Saved entries
◆ ◆ ◆ ◆ ◆

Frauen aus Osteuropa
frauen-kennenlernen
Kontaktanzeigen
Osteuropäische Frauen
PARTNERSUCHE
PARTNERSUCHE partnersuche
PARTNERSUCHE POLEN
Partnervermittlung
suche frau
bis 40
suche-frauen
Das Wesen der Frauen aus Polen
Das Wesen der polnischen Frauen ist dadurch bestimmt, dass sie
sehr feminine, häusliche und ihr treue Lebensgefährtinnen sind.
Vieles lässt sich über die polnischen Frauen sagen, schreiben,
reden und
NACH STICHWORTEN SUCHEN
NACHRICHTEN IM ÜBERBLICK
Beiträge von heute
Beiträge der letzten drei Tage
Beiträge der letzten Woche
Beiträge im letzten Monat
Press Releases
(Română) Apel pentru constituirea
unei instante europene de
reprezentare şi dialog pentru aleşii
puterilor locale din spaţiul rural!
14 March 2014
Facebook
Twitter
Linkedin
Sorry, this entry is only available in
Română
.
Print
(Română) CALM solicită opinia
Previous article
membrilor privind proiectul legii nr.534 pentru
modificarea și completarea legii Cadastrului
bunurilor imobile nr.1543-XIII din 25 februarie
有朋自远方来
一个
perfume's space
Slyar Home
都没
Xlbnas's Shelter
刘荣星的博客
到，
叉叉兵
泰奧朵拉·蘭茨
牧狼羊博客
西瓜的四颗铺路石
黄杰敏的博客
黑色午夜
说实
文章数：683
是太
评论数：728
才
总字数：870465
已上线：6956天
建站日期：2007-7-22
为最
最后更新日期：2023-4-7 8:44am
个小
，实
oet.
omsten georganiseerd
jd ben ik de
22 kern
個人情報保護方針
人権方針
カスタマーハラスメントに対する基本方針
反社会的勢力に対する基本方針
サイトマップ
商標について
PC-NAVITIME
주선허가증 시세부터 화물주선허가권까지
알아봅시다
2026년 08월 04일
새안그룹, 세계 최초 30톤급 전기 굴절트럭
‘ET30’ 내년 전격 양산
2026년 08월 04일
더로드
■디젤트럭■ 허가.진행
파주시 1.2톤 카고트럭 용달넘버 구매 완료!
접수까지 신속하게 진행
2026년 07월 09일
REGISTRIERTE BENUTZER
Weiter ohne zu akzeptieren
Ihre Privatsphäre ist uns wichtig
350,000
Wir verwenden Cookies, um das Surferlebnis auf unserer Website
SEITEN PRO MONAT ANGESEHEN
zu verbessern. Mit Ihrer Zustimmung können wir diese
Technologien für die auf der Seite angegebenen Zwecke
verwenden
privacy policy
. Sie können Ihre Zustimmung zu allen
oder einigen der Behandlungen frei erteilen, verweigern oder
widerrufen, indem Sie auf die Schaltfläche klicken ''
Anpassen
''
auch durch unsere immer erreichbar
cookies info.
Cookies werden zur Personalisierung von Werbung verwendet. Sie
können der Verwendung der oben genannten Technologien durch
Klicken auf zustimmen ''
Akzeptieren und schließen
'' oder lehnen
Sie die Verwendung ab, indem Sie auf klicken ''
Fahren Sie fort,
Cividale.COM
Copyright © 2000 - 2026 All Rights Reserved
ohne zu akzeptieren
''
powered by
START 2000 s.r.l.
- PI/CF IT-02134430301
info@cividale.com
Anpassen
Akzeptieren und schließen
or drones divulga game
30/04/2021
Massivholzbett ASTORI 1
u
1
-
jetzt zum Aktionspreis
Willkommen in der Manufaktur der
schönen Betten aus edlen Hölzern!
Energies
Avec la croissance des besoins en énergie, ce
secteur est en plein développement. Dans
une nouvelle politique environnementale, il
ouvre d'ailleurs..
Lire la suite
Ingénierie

◆ ◆ ◆ ◆ ◆

*WRITTEN TASK*.
Return each line from the items above that contains the word "oder".

*RESPONSE BOX*.
oder einigen der Behandlungen frei erteilen, verweigern oder
'' oder lehnen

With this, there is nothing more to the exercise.